The hip radiographs may be informative for screening osteoporosis. The Singh index (SI), a six-graded classification system for bone density of the proximal femoral neck based on the visibility of the trabecular types and arrangement, is a simple grading system for diagnosing osteoporosis with plain radiographs. 8 The SI directly reflects the osteoporotic grading of the proximal femur and potentially predicts the future risk of hip fracture; however, it is highly subjective by clinicians with fair inter- and intra-observer agreement.9,10 Recently, deep learning (DL) algorithms have illustrated remarkable progress in developing a screening tool for osteoporosis based on simple hip radiographs11–15; however, these were limited to using DL for only identifying osteoporosis rather than further predicting the T-score on the targeted region owing to the inappropriate object detection results with methodological flaws.
Hence, this study aims to propose and validate a fully automated convolutional neural network (CNN) model (X1AI-Osteo) to (i) segment the bony contour of the proximal hip as the region of interests (ROIs), (ii) classify osteoporosis, and (iii) directly predict the T-score on the proximal femur from a single hip radiograph (Figure 1). Furthermore, the classification of osteoporosis and predicted T-score by DL are compared with the results assessed by DXA on the targeted hip to validate the clinical reliability and applicability of this automated osteoporosis screening tool.

Schematic representation of the workflow for osteoporosis and bone mineral density estimation using a radiograph. (a) Definition of the analyzing area on the hip radiographs. (b) Definition of the ROIs for the bony contours of the proximal femur. A pair of ROI images were predicted and segmented by the Mask RCNN model. (c) The triplet model designed by the customized CNN model and obtain the critical 128 features of each sub-image based on the labeled target. (d) Two-dimensional projection features by principal component analysis dimensionality reduction for 131 triplet features to obtain two clusters of features separated by the triplet algorithm. Two clusters of points for two classes (Classes 0–1) were classified by the red classification boundary. (e) Eight T-score’s sub-clusters were selected by the given reasonable ranges. (f) Training eight MLP (multilayer perceptron neural network) models and mapping the abovementioned eight T-score sub-clusters using genetic algorithm. (g) Calculate the T-score.
Methods
Study design
This single-center, retrospective study investigated the diagnostic accuracy of osteoporosis using the proposed X1AI-Osteo model and compared it with two CNN models (InceptionV3, ResNet50).

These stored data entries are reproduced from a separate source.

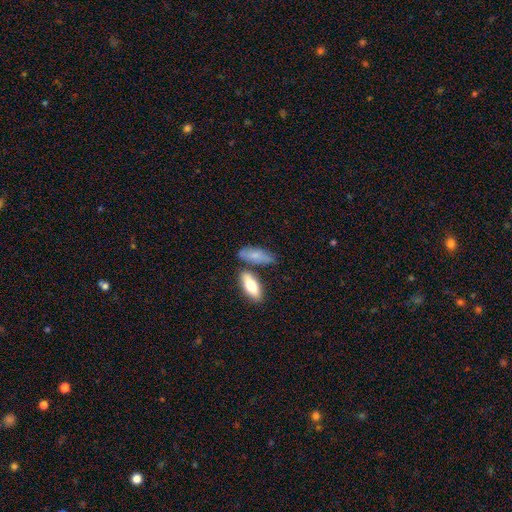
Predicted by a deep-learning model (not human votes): A smooth galaxy with no disk features (73%) that is in between round and cigar-shaped (69%).

Vote fractions:
- Smooth or featured? smooth: 73% / featured or disk: 20% / star or artifact: 7%
- How rounded? in between: 69% / cigar-shaped: 27% / round: 4%
- Merging? none: 53% / minor disturbance: 23% / merger: 18% / major disturbance: 7%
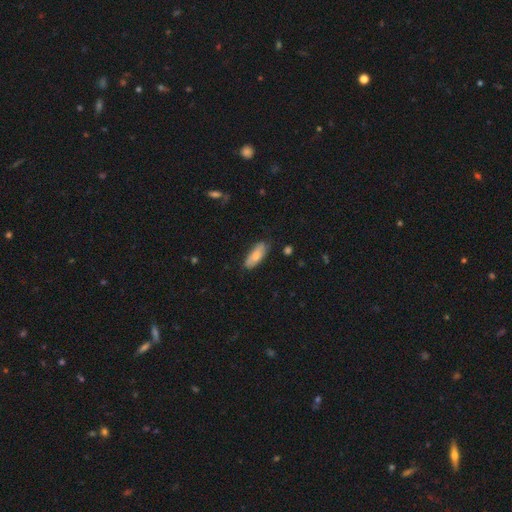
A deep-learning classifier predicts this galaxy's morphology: The model was most divided on "how rounded": in between: 72%, cigar-shaped: 26%, round: 2%. More confident: smooth or featured — smooth (74%); merging — none (74%).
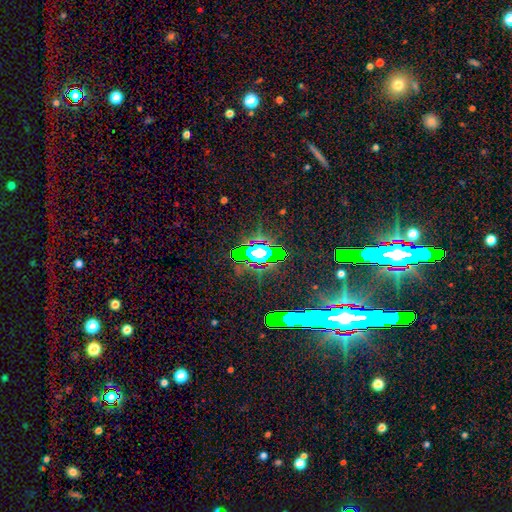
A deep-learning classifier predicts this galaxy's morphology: smooth-or-featured: star or artifact: 62% | smooth: 22% | featured or disk: 16%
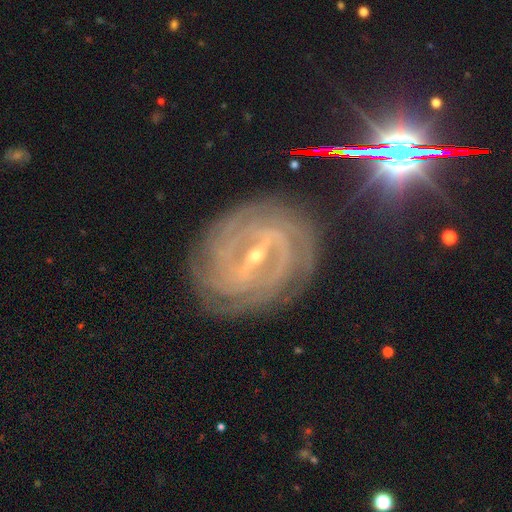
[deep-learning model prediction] Smooth or featured? featured or disk (91%)
Edge-on disk? no (95%)
Bar? strong (72%)
Spiral arms? yes (97%)
Spiral winding? tight (78%)
Spiral arm count? 4 (22%)
Bulge size? small (68%)
Merging? none (81%)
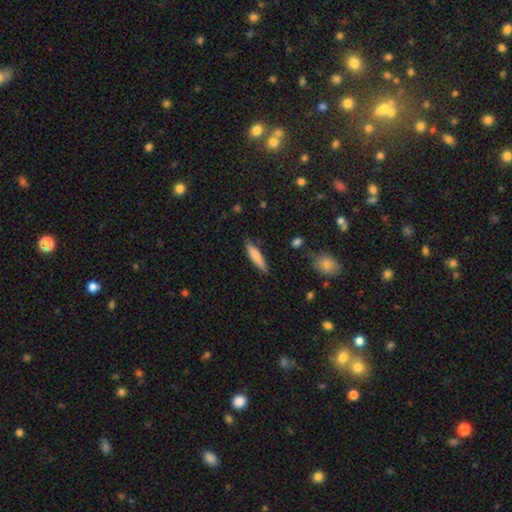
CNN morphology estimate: Q: Smooth or featured?
A: smooth (80%); runner-up: featured or disk (14%)
Q: How rounded?
A: cigar-shaped (75%); runner-up: in between (24%)
Q: Merging?
A: none (84%); runner-up: minor disturbance (12%)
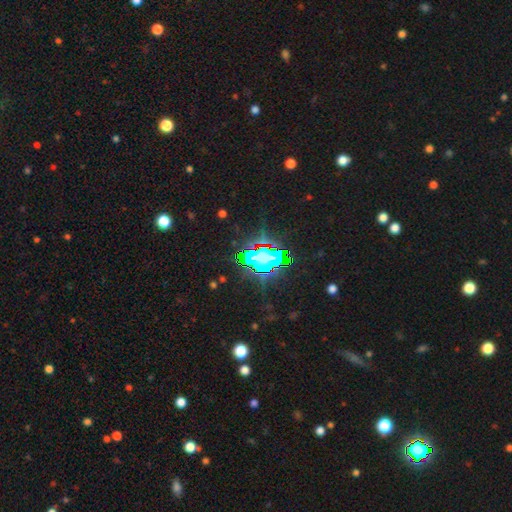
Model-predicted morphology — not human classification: A star or artifact, not a galaxy (83%).

Vote fractions:
- Smooth or featured? star or artifact: 83% / smooth: 9% / featured or disk: 8%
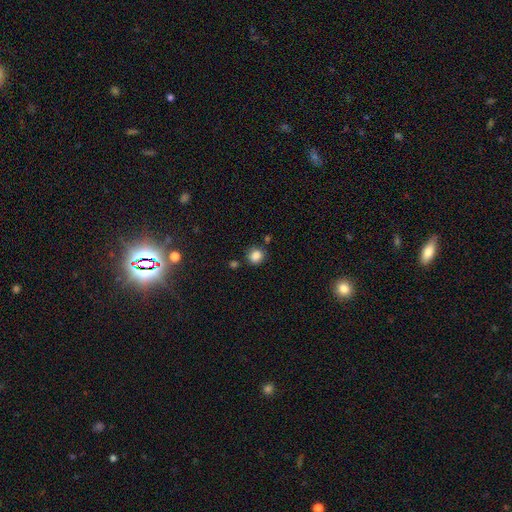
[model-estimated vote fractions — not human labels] smooth 85%, star or artifact 11%, featured or disk 4%. Down the decision tree: how rounded — round (78%); merging — none (77%).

The Ethics Committee of Taipei Medical University approved this study (registration number: TMU-JIRB N201909036). Owing to the retrospective nature of the study and the analysis of anonymous clinical data, the Ethics Committee waived the need for obtaining informed consent.
Patient selection
The data with both simple hip anterior–posterior (AP) radiographs and DXA examination results of consecutive patients who presented to one medical center between November 2017 and September 2019 were retrospectively reviewed. The inclusion criteria were as follows: (i) aged ⩾50 years and (ii) underwent both hip AP radiography and DXA within 6 months. We excluded hip radiographs on the left or right side of hips containing image-analyzing obstacles, including retained metal implants and severe osteoarthritis and osteonecrosis of the femoral head or foreign body materials, from DL model training. The reporting of this study conforms to the Strengthening the Reporting of Observational Studies in Epidemiology statement 16 (Supplemental Material).
The lowest T-score on the targeted proximal hips, including total hip and femoral neck regions for bilateral sides of the hip, from each patient assessed by DXA were obtained to classify osteoporosis on the targeted hip and train the proposed CNN model. We defined the diagnosis of osteoporosis and osteopenia as T-score ⩽ −2.5 and −1.5, respectively. 1 The T-score measurement by DXA was done using the Lunar Prodigy Advance System (GE Healthcare, WI, USA).
Anatomical segmentation
Figure 1(a) defines the analyzing area on the hip radiographs and Figure 1(b) defines the ROIs for the bony contours of the proximal femur. A pair of ROI images were predicted and segmented by the Mask RCNN model [Figure 1(b)]. Next, the square images were used to predict osteoporosis and T-score, which were resized as 224 × 224, also defined in Figure 1(b), without distortion, and were cropped from the ROI images. To highlight the texture of the femoral neck, the enhanced images were obtained from the square images with/without mirror process by contrast enhancement techniques, which were the training/validating/testing data for the inputs of the triplet model.
Training
To make triplet model learning more targeted, we proposed customized CNN model, shown in Figure 1(c) and Supplemental Figure S1, to obtain the critical 128 features of each sub-image based on the labeled target: Class 1, osteoporosis target; Class 0, non-osteoporosis target. Furthermore, we use principal component analysis dimensionality reduction for 131 triplet features to obtain these two clusters of features separated by the triplet algorithm; Figure 1(d) and Supplemental Figure S2 show the clustering result. Moreover, these two clusters of points for two classes (Classes 0–1) were classified by the red classification boundary [Figure 1(d) and Supplemental Figure S2]. Then, the eight T-score’s sub-clusters were selected by the given reasonable ranges [Supplemental Table S1 and Figure 1(e)].
Supplemental Table S1 shows the two cases we designed. Case 1: If the Class 0’s testing data were closest to one of the four classes mapped to one of the four T-score sub-clusters of Class 0, then the inference of this testing data was the output of that class’s MLP model, and the fifth class was the outliers for 131 features of Class 0, which were filtered by multi-linear regression. Case 2: If the Class 1’s testing data were closest to one of the four classes mapped to one of the four T-score sub-clusters of Class 1, then the inference of this testing data was the output of that class’s MLP model, and the fifth class was the outliers for 131 features of Class 1, which were filtered by multi-linear regression, and shown in Supplemental Figure S3 and Supplemental Table S1.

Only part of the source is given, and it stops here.